*Exercise material*.
• • • • •
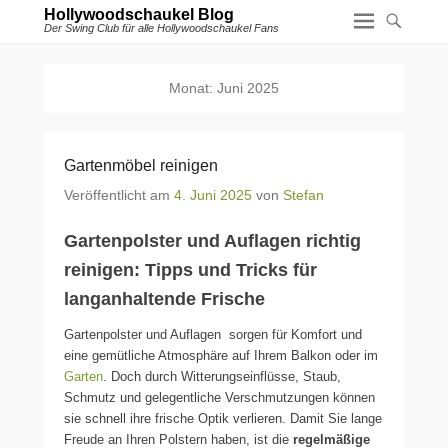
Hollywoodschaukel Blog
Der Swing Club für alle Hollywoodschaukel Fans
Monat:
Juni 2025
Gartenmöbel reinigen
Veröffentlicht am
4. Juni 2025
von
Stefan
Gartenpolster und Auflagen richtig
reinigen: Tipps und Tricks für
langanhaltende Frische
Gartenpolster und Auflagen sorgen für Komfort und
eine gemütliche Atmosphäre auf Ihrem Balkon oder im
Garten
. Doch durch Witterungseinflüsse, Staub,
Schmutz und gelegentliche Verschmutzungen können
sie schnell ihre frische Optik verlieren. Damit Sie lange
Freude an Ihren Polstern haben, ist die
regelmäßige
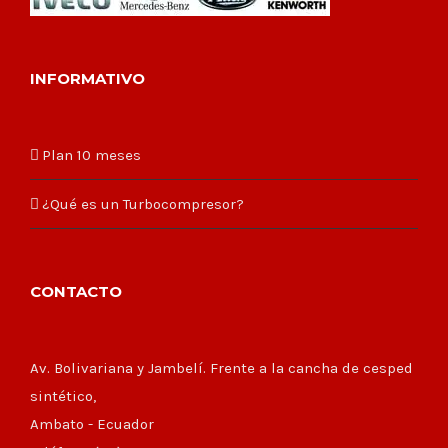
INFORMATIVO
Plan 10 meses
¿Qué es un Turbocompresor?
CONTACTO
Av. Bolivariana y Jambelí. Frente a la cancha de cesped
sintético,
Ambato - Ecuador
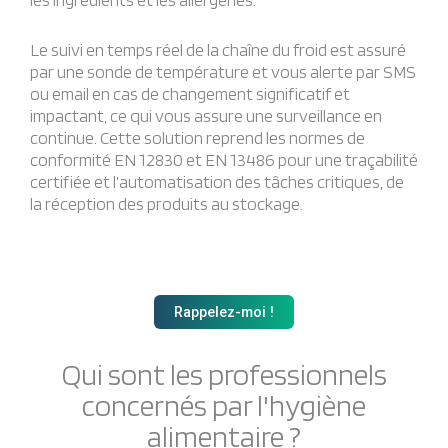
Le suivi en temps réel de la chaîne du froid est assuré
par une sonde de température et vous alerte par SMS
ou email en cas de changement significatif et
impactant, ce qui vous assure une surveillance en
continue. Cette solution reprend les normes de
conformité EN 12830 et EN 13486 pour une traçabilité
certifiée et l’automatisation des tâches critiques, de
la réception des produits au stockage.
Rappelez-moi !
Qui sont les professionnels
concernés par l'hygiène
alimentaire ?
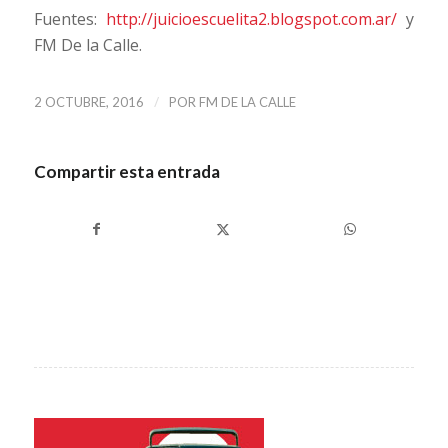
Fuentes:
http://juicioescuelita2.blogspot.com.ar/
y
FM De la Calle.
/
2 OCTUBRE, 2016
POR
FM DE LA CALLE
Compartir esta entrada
• • • • •
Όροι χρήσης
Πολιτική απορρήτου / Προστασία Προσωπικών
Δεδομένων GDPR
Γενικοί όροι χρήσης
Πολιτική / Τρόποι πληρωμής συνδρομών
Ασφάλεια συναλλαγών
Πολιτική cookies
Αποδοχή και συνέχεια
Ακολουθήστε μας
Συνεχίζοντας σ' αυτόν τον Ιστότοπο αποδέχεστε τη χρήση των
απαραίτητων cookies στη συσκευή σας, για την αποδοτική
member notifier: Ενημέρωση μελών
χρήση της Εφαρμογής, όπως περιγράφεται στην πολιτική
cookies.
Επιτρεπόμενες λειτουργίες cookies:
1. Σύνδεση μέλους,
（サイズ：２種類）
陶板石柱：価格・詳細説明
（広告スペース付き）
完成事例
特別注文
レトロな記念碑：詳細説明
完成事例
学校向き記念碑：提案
• • • • •
Among the lines above, find the one with "Hollywoodschaukel Blog" and the one with "langanhaltende Frische". Quote both and everything between them, exactly.

*Expected answer*.
Hollywoodschaukel Blog
Der Swing Club für alle Hollywoodschaukel Fans
Monat:
Juni 2025
Gartenmöbel reinigen
Veröffentlicht am
4. Juni 2025
von
Stefan
Gartenpolster und Auflagen richtig
reinigen: Tipps und Tricks für
langanhaltende Frische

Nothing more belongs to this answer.